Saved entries
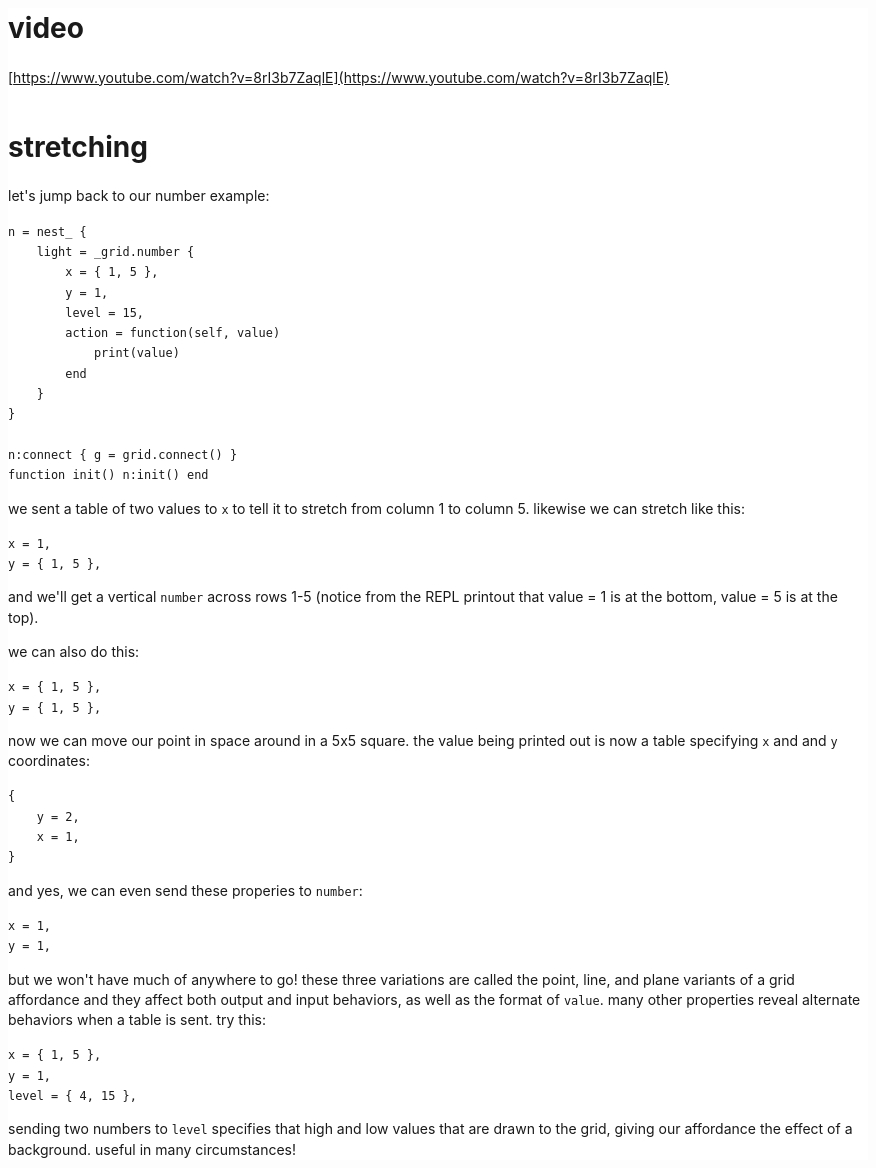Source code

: # video

[https://www.youtube.com/watch?v=8rI3b7ZaqlE](https://www.youtube.com/watch?v=8rI3b7ZaqlE)

# stretching

let's jump back to our number example:
```
n = nest_ {
    light = _grid.number {
        x = { 1, 5 },
        y = 1,
        level = 15,
        action = function(self, value)
            print(value)
        end
    }
}

n:connect { g = grid.connect() }
function init() n:init() end
```
we sent a table of two values to `x` to tell it to stretch from column 1 to column 5. likewise we can stretch like this:
```
x = 1,
y = { 1, 5 },
```
and we'll get a vertical `number` across rows 1-5 (notice from the REPL printout that value = 1 is at the bottom, value = 5 is at the top).

we can also do this:
```
x = { 1, 5 },
y = { 1, 5 },
```
now we can move our point in space around in a 5x5 square. the value being printed out is now a table specifying `x` and and `y` coordinates:
```
{ 
    y = 2,
    x = 1,
}
```
and yes, we can even send these properies to `number`:
```
x = 1,
y = 1,
```
but we won't have much of anywhere to go! these three variations are called the point, line, and plane variants of a grid affordance and they affect both output and input behaviors, as well as the format of `value`. many other properties reveal alternate behaviors when a table is sent. try this:
```
x = { 1, 5 },
y = 1,
level = { 4, 15 },
```
sending two numbers to `level` specifies that high and low values that are drawn to the grid, giving our affordance the effect of a background. useful in many circumstances!
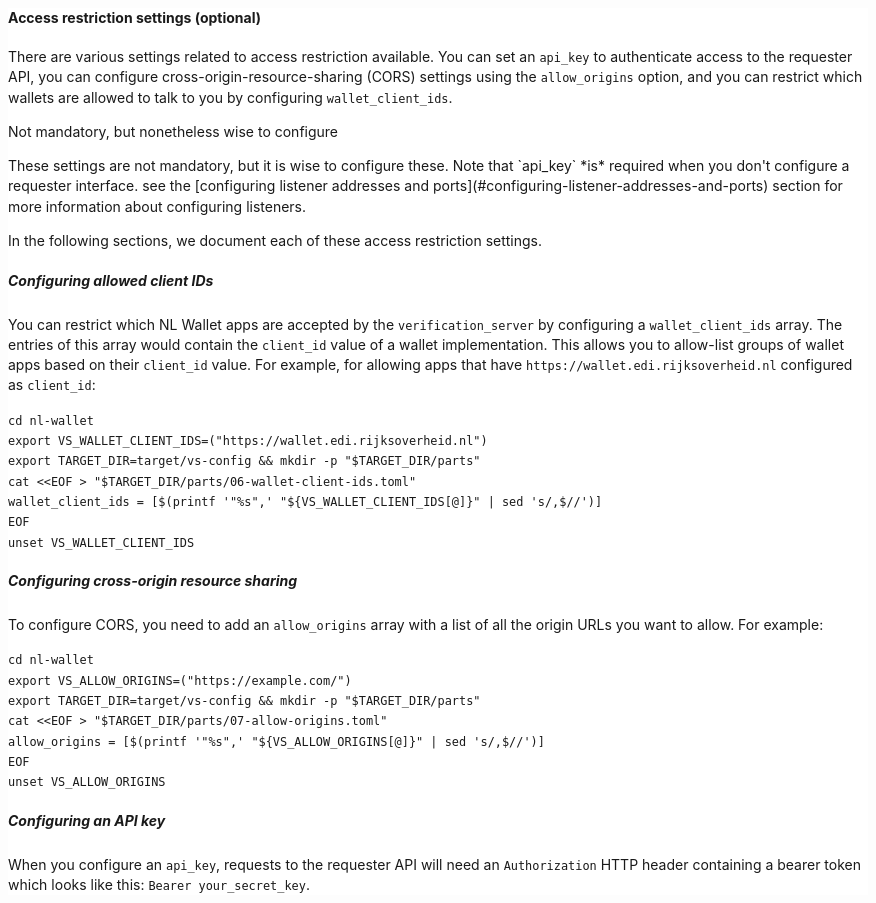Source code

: #### Access restriction settings (optional)

There are various settings related to access restriction available. You can set
an `api_key` to authenticate access to the requester API, you can configure
cross-origin-resource-sharing (CORS) settings using the `allow_origins` option,
and you can restrict which wallets are allowed to talk to you by configuring
`wallet_client_ids`.

<div class="admonition note">
<p class="title">Not mandatory, but nonetheless wise to configure</p>
These settings are not mandatory, but it is wise to configure these. Note that
`api_key` *is* required when you don't configure a requester interface. see the
[configuring listener addresses and ports](#configuring-listener-addresses-and-ports)
section for more information about configuring listeners.
</div>

In the following sections, we document each of these access restriction
settings.

##### Configuring allowed client IDs

You can restrict which NL Wallet apps are accepted by the `verification_server`
by configuring a `wallet_client_ids` array. The entries of this array would
contain the `client_id` value of a wallet implementation. This allows you to
allow-list groups of wallet apps based on their `client_id` value. For example,
for allowing apps that have `https://wallet.edi.rijksoverheid.nl` configured as
`client_id`:

```shell
cd nl-wallet
export VS_WALLET_CLIENT_IDS=("https://wallet.edi.rijksoverheid.nl")
export TARGET_DIR=target/vs-config && mkdir -p "$TARGET_DIR/parts"
cat <<EOF > "$TARGET_DIR/parts/06-wallet-client-ids.toml"
wallet_client_ids = [$(printf '"%s",' "${VS_WALLET_CLIENT_IDS[@]}" | sed 's/,$//')]
EOF
unset VS_WALLET_CLIENT_IDS
```

##### Configuring cross-origin resource sharing

To configure CORS, you need to add an `allow_origins` array with a list of all
the origin URLs you want to allow. For example:

```shell
cd nl-wallet
export VS_ALLOW_ORIGINS=("https://example.com/")
export TARGET_DIR=target/vs-config && mkdir -p "$TARGET_DIR/parts"
cat <<EOF > "$TARGET_DIR/parts/07-allow-origins.toml"
allow_origins = [$(printf '"%s",' "${VS_ALLOW_ORIGINS[@]}" | sed 's/,$//')]
EOF
unset VS_ALLOW_ORIGINS
```

##### Configuring an API key

When you configure an `api_key`, requests to the requester API will need an
`Authorization` HTTP header containing a bearer token which looks like this:
`Bearer your_secret_key`.


[1]: https://www.logius.nl/onze-dienstverlening/toegang/digid
[2]: https://www.logius.nl/onze-dienstverlening/toegang/voorzieningen/bsnk-pp
[3]: https://www.rvig.nl/basisregistratie-personen
[4]: link-to-vvov-sad-tbd
[5]: https://edi.pleio.nl/news/view/93f40956-3671-49c9-9c82-2dab636b59bf/psasad-documenten-nl-wallet
[6]: https://github.com/MinBZK/nl-wallet
[7]: https://github.com/minvws/nl-rdo-max
[8]: https://www.iso.org/standard/69084.html
[9]: https://www.iso.org/standard/86785.html
[10]: https://openid.net/specs/openid-4-verifiable-presentations-1_0.html
[11]: ../community/onboarding
[12]: https://europa.eu/youreurope/business/dealing-with-customers/data-protection/data-protection-gdpr/index_en.htm
[13]: https://www.w3.org/WAI/WCAG21/Understanding/intro
[14]: https://github.com/MinBZK/nl-wallet/tree/main/wallet_web
[15]: ../openapi/wallet-disclosure-private.openapi.yaml
[16]: ../openapi/wallet-disclosure-public.openapi.yaml
[17]: https://docs.rs/env_logger/latest/env_logger/#enabling-logging
[18]: https://github.com/MinBZK/nl-wallet/tree/main/wallet_app
[19]: https://github.com/MinBZK/nl-wallet#user-content-development-requirements
[20]: https://github.com/MinBZK/nl-wallet/releases
[21]: ../architecture/use-cases/disclosure-with-openid4vp
[22]: https://www.postgresql.org/download/
[23]: https://www.docker.com/
[24]: https://github.com/MinBZK/nl-wallet/blob/main/wallet_core/wallet_server/verification_server/verification_server.example.toml
[25]: https://developer.apple.com/documentation/xcode/supporting-associated-domains
[26]: https://developer.android.com/training/app-links
[27]: ../community/create-a-ca
[28]: https://github.com/softhsm/SoftHSMv2
[29]: https://datatracker.ietf.org/doc/draft-ietf-oauth-selective-disclosure-jwt/
[30]: ../development/openapi-specifications
[31]: create-an-issuer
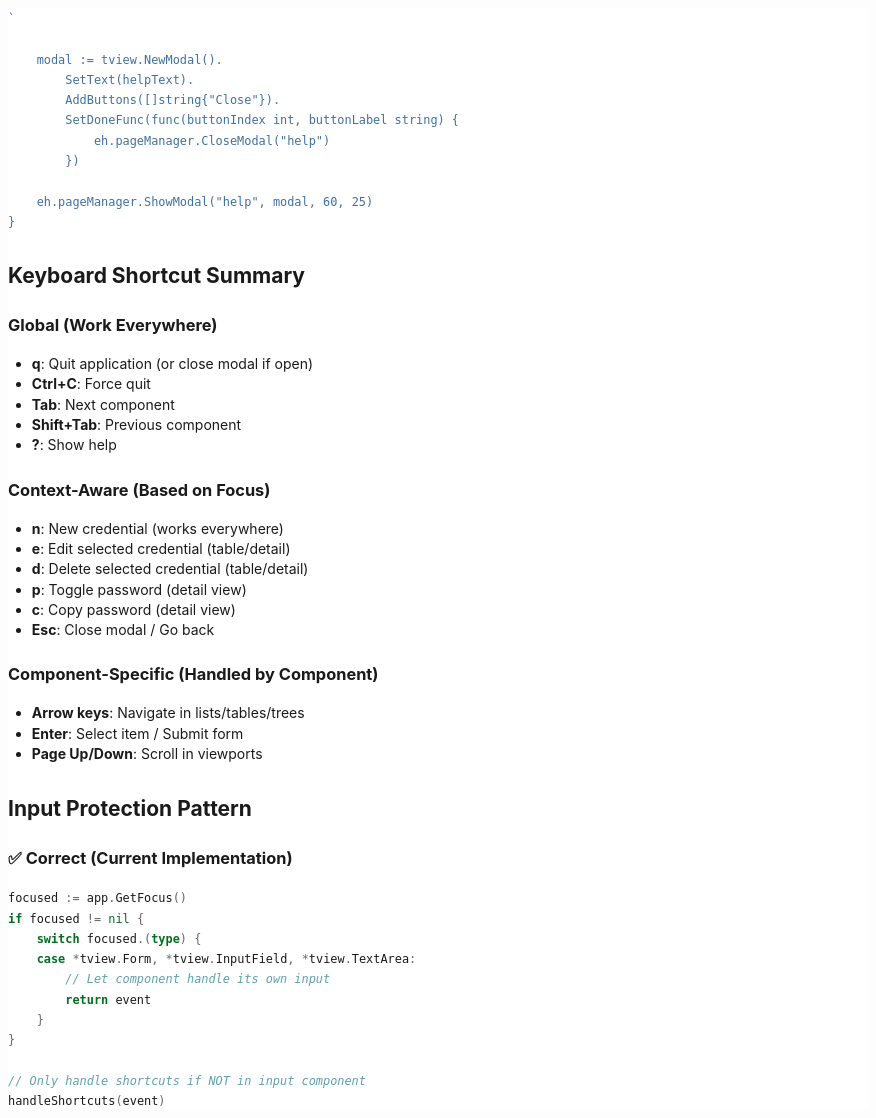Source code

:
 ```go
`

    modal := tview.NewModal().
        SetText(helpText).
        AddButtons([]string{"Close"}).
        SetDoneFunc(func(buttonIndex int, buttonLabel string) {
            eh.pageManager.CloseModal("help")
        })

    eh.pageManager.ShowModal("help", modal, 60, 25)
}
```

## Keyboard Shortcut Summary

### Global (Work Everywhere)
- **q**: Quit application (or close modal if open)
- **Ctrl+C**: Force quit
- **Tab**: Next component
- **Shift+Tab**: Previous component
- **?**: Show help

### Context-Aware (Based on Focus)
- **n**: New credential (works everywhere)
- **e**: Edit selected credential (table/detail)
- **d**: Delete selected credential (table/detail)
- **p**: Toggle password (detail view)
- **c**: Copy password (detail view)
- **Esc**: Close modal / Go back

### Component-Specific (Handled by Component)
- **Arrow keys**: Navigate in lists/tables/trees
- **Enter**: Select item / Submit form
- **Page Up/Down**: Scroll in viewports

## Input Protection Pattern

### ✅ Correct (Current Implementation)
```go
focused := app.GetFocus()
if focused != nil {
    switch focused.(type) {
    case *tview.Form, *tview.InputField, *tview.TextArea:
        // Let component handle its own input
        return event
    }
}

// Only handle shortcuts if NOT in input component
handleShortcuts(event)
```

§ **What the exercise asks**
Show every line in the entries where the string "logius" occurs.

§ **Response below**
[1]: https://www.logius.nl/onze-dienstverlening/toegang/digid
[2]: https://www.logius.nl/onze-dienstverlening/toegang/voorzieningen/bsnk-pp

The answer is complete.